_Task directions_:
In the entries, find all lines that hold the word "used" and copy them.
[[ Provided data open ]]
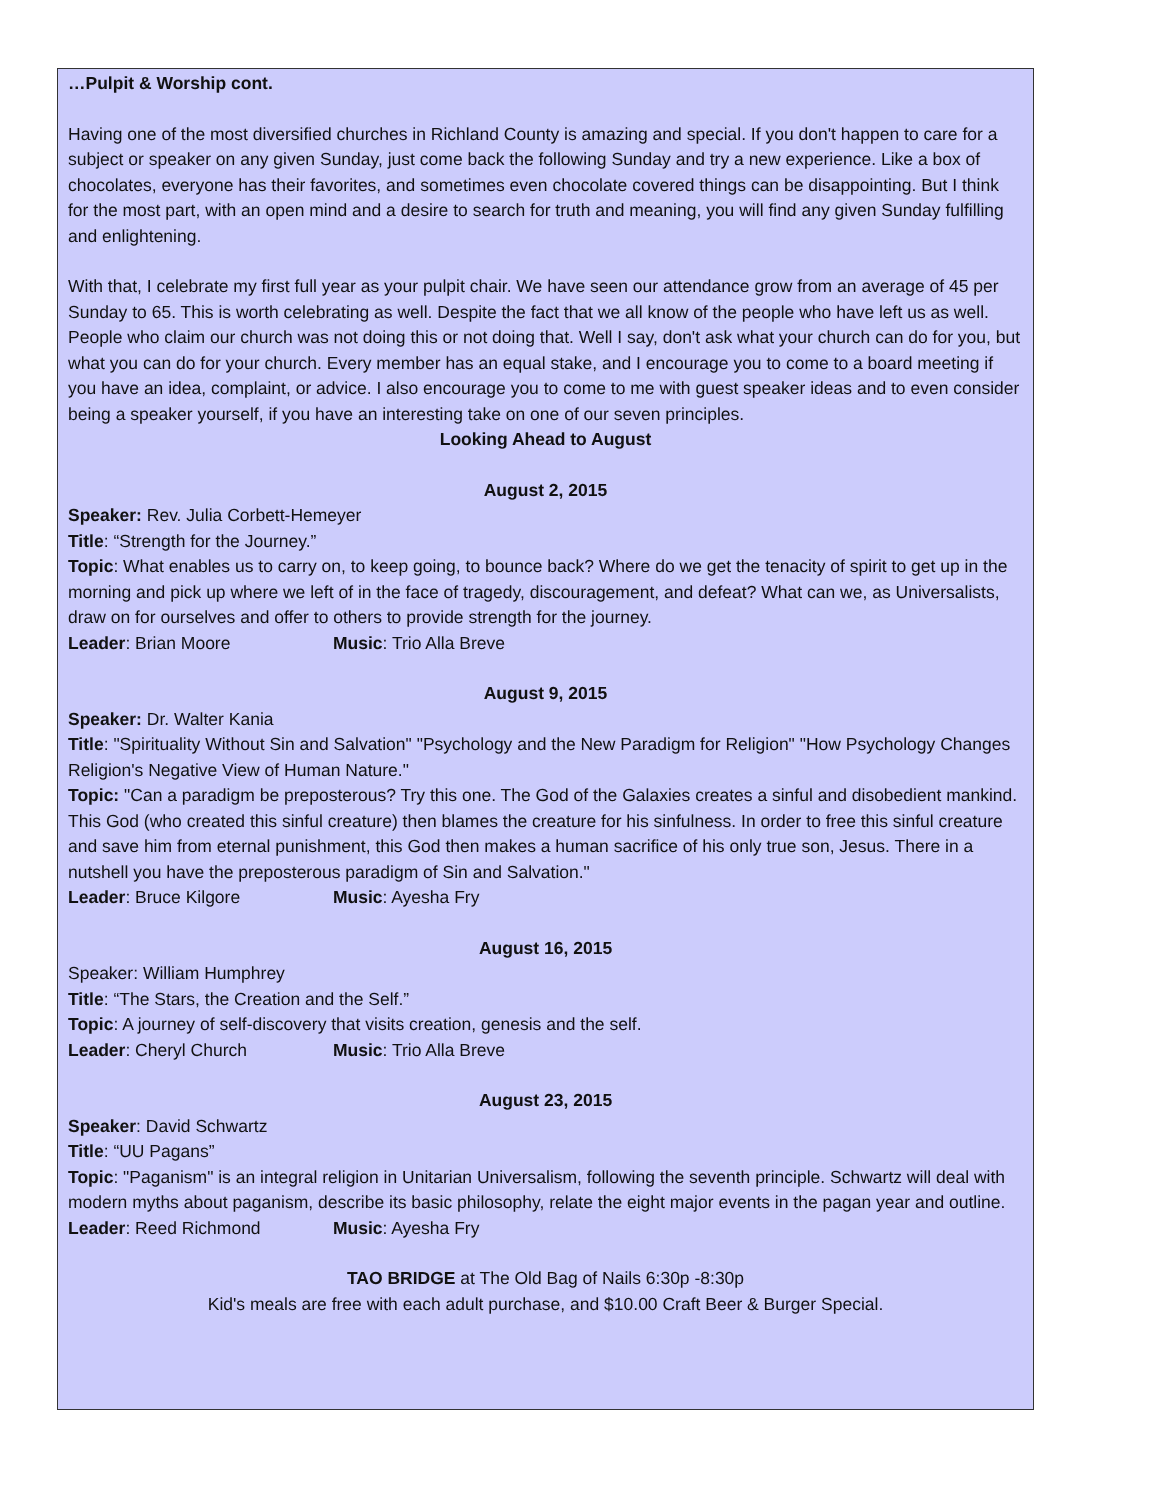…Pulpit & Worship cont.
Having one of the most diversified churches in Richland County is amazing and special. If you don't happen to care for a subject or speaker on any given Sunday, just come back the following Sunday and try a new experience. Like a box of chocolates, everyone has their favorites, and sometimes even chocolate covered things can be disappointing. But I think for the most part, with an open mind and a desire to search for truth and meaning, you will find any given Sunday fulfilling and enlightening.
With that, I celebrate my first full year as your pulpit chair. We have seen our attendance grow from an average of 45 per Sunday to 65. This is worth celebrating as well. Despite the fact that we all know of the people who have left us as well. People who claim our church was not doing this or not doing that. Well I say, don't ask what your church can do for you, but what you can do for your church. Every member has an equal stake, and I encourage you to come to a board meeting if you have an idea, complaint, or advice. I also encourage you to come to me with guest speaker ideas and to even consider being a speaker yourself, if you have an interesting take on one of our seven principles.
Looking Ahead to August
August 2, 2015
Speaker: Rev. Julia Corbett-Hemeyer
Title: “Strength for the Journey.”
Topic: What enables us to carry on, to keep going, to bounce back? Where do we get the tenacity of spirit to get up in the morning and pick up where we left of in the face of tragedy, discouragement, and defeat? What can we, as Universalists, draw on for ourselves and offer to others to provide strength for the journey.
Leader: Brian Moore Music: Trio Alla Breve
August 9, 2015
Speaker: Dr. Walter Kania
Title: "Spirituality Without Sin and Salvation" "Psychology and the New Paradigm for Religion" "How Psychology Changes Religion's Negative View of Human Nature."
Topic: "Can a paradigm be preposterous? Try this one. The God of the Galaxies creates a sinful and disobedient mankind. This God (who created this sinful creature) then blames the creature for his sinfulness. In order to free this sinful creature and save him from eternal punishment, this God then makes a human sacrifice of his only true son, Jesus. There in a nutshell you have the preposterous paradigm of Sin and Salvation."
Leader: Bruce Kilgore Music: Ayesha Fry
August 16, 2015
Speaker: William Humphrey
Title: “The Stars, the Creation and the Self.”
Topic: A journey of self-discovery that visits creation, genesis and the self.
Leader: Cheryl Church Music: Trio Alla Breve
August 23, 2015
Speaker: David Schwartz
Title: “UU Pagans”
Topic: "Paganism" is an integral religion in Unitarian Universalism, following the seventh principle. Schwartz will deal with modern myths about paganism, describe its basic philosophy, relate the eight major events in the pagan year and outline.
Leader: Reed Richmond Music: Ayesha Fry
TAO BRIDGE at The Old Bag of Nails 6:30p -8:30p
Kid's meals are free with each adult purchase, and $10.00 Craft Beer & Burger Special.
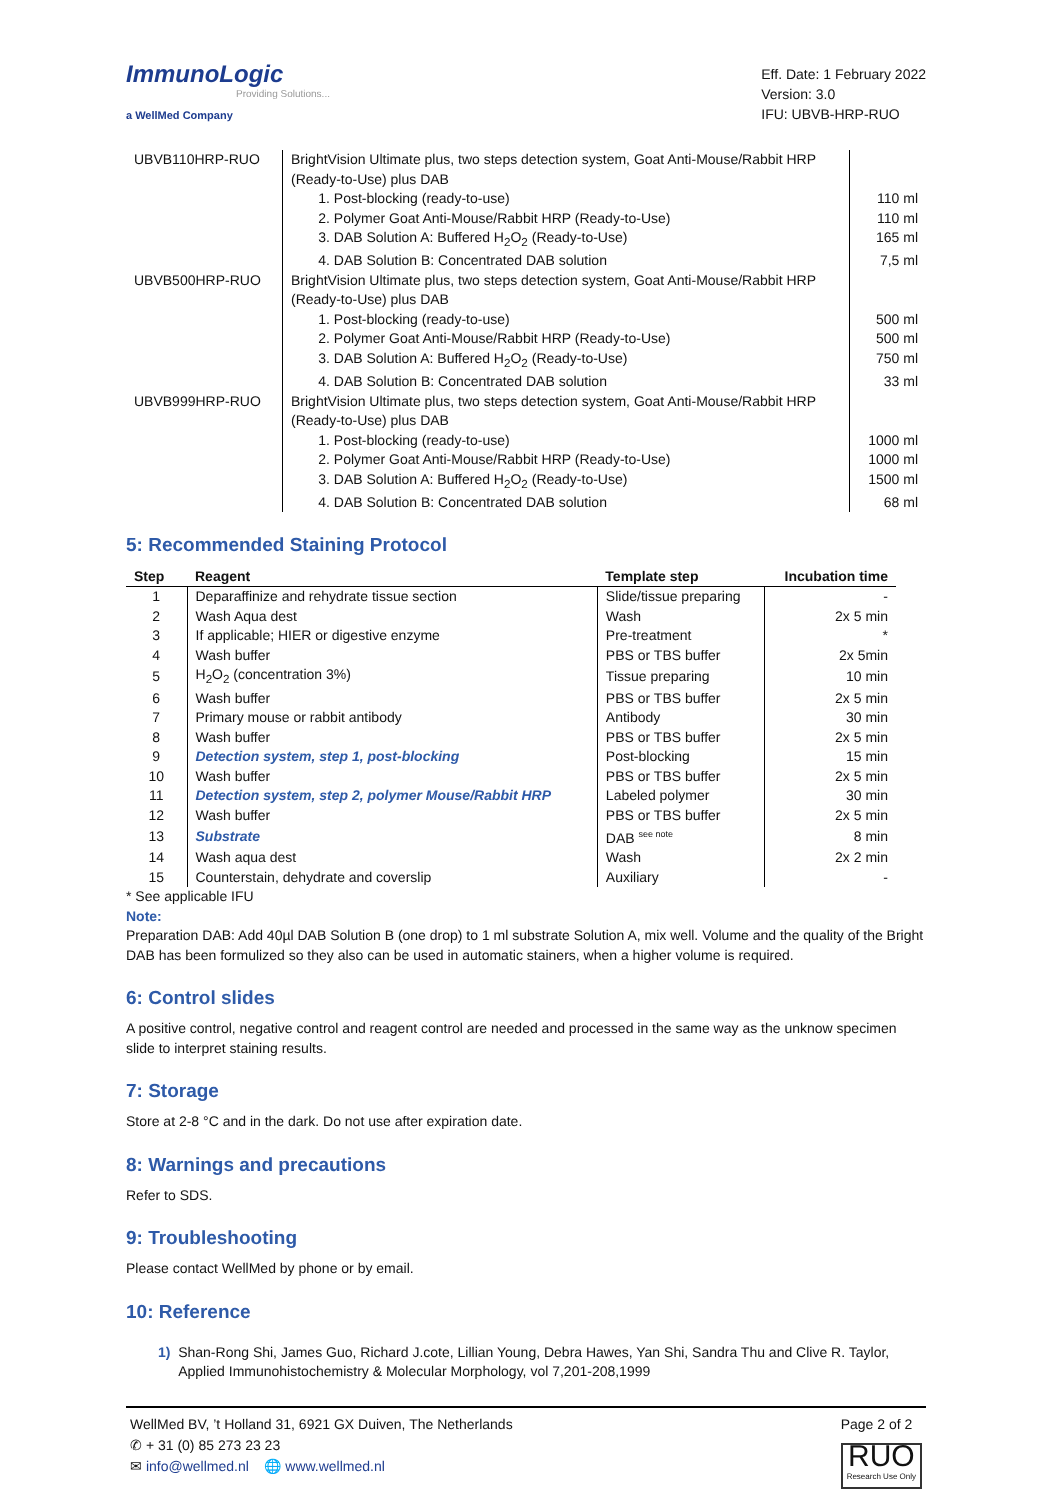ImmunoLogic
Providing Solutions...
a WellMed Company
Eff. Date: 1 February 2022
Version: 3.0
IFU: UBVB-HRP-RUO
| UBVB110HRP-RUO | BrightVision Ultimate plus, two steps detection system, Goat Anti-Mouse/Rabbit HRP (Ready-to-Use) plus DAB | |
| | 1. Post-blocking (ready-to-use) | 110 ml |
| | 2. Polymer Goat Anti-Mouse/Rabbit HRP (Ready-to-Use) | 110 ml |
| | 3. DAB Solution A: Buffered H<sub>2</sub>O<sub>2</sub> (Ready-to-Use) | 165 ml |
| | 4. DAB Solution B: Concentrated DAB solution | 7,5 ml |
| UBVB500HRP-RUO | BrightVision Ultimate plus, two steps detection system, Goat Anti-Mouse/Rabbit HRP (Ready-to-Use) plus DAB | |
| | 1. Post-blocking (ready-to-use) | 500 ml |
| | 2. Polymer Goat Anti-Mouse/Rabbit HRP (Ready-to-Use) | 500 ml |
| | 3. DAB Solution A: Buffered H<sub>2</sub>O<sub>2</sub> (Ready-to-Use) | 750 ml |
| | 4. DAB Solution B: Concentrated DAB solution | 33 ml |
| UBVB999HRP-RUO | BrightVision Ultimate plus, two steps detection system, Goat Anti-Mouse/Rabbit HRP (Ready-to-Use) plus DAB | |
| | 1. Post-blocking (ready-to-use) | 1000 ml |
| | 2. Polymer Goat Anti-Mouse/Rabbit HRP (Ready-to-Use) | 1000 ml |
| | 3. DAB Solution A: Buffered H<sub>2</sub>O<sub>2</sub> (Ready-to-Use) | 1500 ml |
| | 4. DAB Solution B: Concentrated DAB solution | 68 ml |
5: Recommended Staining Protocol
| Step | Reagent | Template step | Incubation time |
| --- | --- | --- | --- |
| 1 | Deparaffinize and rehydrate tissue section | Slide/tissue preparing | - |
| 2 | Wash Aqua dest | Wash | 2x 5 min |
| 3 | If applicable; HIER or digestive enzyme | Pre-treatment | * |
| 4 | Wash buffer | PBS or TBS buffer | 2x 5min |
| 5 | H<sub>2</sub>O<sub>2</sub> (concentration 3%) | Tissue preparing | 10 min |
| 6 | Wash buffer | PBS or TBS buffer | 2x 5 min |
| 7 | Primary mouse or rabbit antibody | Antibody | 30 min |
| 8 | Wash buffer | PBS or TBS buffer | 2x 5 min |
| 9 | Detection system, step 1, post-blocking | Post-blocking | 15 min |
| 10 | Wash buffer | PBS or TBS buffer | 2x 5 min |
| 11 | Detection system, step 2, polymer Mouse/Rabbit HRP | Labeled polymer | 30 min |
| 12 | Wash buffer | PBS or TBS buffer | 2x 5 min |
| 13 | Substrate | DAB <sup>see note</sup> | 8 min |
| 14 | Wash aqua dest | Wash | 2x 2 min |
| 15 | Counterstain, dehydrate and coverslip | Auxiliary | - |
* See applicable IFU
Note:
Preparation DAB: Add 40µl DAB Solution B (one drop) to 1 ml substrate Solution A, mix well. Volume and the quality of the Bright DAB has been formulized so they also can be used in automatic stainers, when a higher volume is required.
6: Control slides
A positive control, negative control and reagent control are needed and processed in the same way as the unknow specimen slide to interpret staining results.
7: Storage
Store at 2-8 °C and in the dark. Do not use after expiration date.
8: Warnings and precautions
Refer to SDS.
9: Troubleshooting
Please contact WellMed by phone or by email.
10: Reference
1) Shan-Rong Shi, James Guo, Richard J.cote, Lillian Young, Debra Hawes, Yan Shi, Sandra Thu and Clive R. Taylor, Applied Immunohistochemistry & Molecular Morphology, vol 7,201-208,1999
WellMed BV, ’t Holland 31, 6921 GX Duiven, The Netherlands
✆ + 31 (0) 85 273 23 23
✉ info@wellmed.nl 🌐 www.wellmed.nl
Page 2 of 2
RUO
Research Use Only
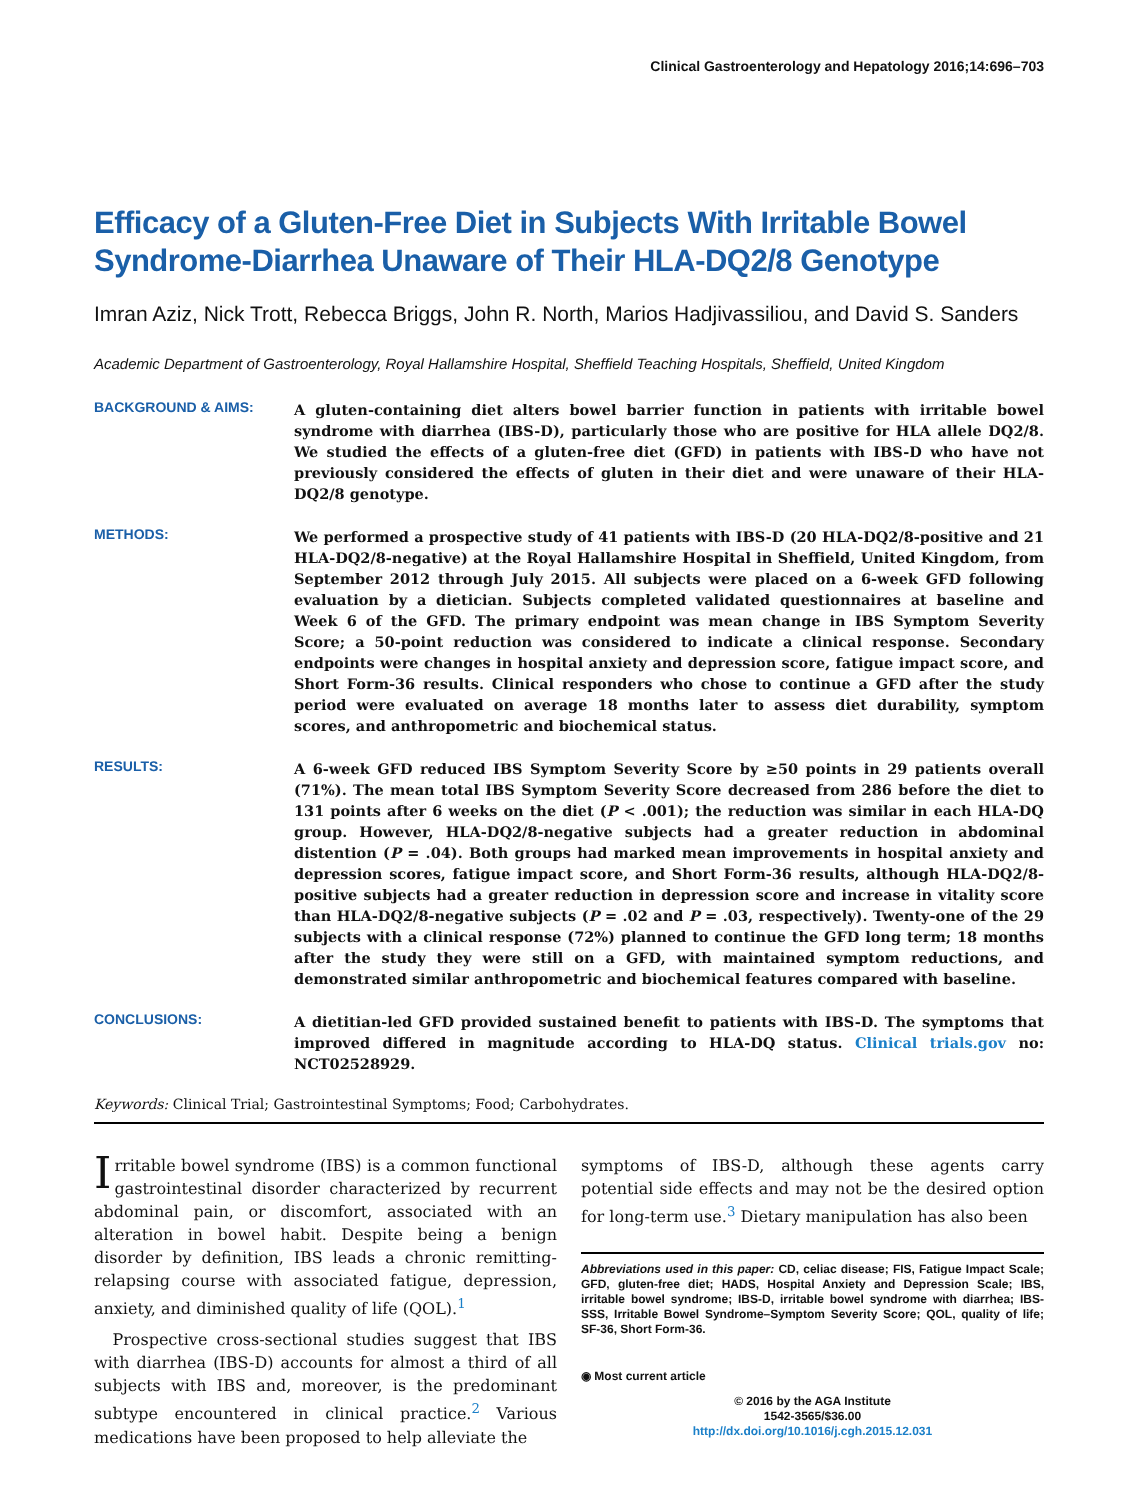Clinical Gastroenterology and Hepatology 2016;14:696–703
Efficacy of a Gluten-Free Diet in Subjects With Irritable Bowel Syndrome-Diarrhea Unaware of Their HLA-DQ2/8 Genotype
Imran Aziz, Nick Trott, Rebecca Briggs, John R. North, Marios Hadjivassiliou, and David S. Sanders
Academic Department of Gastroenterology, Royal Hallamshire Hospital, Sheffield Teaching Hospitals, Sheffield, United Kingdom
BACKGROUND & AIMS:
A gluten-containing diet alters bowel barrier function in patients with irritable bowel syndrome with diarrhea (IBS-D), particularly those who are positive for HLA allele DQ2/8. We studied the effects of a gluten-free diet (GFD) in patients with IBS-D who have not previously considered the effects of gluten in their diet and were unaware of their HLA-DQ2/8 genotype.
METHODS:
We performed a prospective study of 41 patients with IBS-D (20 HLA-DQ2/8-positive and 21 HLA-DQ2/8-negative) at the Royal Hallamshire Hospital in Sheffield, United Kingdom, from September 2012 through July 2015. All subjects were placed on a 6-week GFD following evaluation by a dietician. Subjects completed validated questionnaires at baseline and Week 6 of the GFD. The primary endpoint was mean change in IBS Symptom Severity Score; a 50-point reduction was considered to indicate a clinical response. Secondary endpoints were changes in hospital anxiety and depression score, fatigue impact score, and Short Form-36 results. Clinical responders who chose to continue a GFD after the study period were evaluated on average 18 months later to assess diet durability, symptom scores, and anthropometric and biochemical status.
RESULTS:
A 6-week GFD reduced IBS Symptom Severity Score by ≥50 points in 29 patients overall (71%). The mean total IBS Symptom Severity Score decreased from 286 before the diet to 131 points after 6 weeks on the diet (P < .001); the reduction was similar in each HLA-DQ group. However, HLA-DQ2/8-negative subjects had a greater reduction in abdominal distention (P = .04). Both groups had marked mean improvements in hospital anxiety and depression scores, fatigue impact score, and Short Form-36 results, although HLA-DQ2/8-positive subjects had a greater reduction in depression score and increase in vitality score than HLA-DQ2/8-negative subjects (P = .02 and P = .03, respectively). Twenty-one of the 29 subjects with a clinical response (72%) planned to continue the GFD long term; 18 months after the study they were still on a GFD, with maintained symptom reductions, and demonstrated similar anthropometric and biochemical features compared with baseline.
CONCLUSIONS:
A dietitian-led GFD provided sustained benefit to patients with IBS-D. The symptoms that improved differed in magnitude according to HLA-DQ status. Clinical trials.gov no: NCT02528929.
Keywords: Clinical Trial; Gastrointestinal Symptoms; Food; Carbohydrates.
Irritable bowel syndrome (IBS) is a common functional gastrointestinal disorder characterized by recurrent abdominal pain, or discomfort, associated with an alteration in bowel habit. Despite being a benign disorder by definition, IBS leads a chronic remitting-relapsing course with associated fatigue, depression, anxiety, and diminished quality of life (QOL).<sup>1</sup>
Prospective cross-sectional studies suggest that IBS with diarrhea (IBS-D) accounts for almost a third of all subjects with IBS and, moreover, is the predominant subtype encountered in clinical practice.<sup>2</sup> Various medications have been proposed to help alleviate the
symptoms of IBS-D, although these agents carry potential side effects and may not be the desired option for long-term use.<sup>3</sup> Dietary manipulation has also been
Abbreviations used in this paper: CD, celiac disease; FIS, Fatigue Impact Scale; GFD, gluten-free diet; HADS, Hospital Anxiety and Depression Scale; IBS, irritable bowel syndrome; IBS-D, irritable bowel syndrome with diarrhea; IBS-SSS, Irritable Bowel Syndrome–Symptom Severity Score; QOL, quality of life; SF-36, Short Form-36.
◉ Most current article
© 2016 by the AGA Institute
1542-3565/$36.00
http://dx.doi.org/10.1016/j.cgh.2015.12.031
[[ Provided data closed ]]
_Result of the task_:
Preparation DAB: Add 40µl DAB Solution B (one drop) to 1 ml substrate Solution A, mix well. Volume and the quality of the Bright DAB has been formulized so they also can be used in automatic stainers, when a higher volume is required.
Abbreviations used in this paper: CD, celiac disease; FIS, Fatigue Impact Scale; GFD, gluten-free diet; HADS, Hospital Anxiety and Depression Scale; IBS, irritable bowel syndrome; IBS-D, irritable bowel syndrome with diarrhea; IBS-SSS, Irritable Bowel Syndrome–Symptom Severity Score; QOL, quality of life; SF-36, Short Form-36.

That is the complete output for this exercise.